Today is Mother’s Day, my least favorite day of the year.

I often go out of my way to stay home on the second Sunday in May. The reason being I get asked the same two questions every year, not just by strangers but by friends who should already know the answers.

  • What did you do for your mom for Mother’s Day? Nothing, given she died 21 years ago this November. The most I can do is go put flowers on her niche. I will always miss my mom.
  • What did your kids do for you this morning? Nothing, I have no children unless you count the ones with four legs and fur.
Furbabies

Argos and Rowdy Girl, my furbabies.

Cheryl Lacey Donovan wrote in her book The Ministry of Motherhood that “Mother is a verb. It’s something you do. Not just who you are.”

But the truth be told, as an educator (both public schools and Sunday School) and a Girl Scout leader, I have mothered a lot of children.

You don’t have to give birth to be a “Mom.” I have many friends who have fostered, adopted, or been step-mothers. This doesn’t make you any less of a mother. What makes you a mother is loving a child unconditionally through life’s bumps and turns.

If you’re lucky like me, you’ll have a few who will bestow upon you the title “Other Mother” or “Auntie.”

One young man, who still calls me Auntie, had the staff at the high school convinced I was his real aunt. This backfired on him, when he was in trouble instead of calling home they threatened him with calling me. I’d give him an earful, and when he got home, he’d get it a second time.

Another young man, broke my heart when he told me, “You’ve been a better mom, than my own mom.” It was a bittersweet moment, in that I was glad I was there for him, but I understood what he meant.

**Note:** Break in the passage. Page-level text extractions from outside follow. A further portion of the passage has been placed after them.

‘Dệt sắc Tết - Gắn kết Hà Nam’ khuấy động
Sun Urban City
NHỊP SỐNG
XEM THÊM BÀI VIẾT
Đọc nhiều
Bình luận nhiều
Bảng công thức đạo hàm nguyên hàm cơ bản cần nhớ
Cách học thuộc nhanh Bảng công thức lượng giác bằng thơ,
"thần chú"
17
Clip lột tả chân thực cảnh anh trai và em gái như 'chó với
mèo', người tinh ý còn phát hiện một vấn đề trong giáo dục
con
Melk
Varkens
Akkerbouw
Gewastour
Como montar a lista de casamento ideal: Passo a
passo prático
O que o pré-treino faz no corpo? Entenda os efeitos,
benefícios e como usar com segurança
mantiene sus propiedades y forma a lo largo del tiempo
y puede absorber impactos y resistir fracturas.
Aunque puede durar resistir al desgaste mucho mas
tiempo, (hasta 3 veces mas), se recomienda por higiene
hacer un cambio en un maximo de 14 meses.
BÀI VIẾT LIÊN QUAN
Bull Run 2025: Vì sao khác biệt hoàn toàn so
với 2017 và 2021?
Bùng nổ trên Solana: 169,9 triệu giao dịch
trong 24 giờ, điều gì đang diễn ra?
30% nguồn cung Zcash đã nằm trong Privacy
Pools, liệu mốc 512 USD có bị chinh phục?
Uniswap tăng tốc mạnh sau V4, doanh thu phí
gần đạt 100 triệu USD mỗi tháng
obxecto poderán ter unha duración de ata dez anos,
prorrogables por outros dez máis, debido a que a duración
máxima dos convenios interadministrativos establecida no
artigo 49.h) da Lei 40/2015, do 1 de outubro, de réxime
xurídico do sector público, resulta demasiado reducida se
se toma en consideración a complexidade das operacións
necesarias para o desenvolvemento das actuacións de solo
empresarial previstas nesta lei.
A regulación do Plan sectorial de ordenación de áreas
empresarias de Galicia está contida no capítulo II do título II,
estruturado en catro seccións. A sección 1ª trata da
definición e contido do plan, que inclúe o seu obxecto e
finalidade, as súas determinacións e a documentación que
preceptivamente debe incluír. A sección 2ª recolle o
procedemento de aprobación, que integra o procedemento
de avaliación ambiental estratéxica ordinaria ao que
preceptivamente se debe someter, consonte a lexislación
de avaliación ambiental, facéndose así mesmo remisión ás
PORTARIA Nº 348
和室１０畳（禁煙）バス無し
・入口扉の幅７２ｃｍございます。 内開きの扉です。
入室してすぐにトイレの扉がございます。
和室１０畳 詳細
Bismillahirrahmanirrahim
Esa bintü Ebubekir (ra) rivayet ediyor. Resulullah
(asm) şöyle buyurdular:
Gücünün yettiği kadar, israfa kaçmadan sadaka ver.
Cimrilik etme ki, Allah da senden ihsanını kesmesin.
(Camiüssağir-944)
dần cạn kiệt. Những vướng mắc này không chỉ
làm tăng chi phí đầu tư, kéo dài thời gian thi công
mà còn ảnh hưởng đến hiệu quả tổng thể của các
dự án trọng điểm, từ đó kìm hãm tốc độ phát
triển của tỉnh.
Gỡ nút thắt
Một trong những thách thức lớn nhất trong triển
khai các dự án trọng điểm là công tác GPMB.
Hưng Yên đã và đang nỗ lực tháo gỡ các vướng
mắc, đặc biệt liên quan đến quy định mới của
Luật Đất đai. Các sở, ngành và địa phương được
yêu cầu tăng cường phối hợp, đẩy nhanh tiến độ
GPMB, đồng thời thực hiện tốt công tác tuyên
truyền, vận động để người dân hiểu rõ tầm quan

The students who belong to the writing club I sponsor at the high schools often look to me to be a mom/auntie. Sometimes I forget that then a mom tells me, “Thank you so much for being such an important mother figure in my girls’ life!” It makes the hassles of paperwork, scheduling, and fundraising worth it.

Then there are my “mini-me” girls, who are now taller than me.

I’ve known Erin since she was six and she was in my Sunday School class. Her mom and I came to be “sisters.” When I’ve taken her places, even with you mom with us, people thought she was my daughter as her coloring and build are more like mine than her tall, dark mother. Through the years I have been a teacher, Girl Scout leader, and friend. She’s in high school now and doesn’t need me that much anymore, but that’s okay, I can still make her roll her eyes at my dumb jokes.

My other mini-me, Jessica, is another that looks more like me than her own mother. We met in the beginning orchestra of the local community college when she was ten. We both were learning to play the cello. She was this cute little thing whose toes barely touched the floor when she sat to play. Now in high school, her playing makes me sound like I’m still very much a beginner.

Erin and Jessica are the same age. They attend the same high school. They are best friends, and it’s my fault.

What is funny is neither of them remembered when they first met. I introduced them one afternoon when I had a Christmas cooking baking party with them and Jessica’s siblings. I had four children – Erin (11), Jessica (11), Kaylee (10), and Derrick (10) – in my small kitchen baking cookies. The kitchen was a mess, the cookies were impressive works of art, and they were happy, giggly kids.

 

minimes

Jessica, Me, and Erin

I love “my kids” and don’t you mess with them. I can be a fierce mama bear and will defend my cubs as quickly as their real mothers would.

The world is full of both wonderful women and men, who care for children, guiding and mentoring them. Just because they didn’t give birth to these children does mean they care any less than their parents do.

Let me wish you, the mothering non-moms out there, a “Happy Mother’s Day.” You too make a difference in the lives of the children. And though you may never be told “Thank You,” it doesn’t go unnoticed.

Until next time . . .

The door is always open, and the kettle is always on.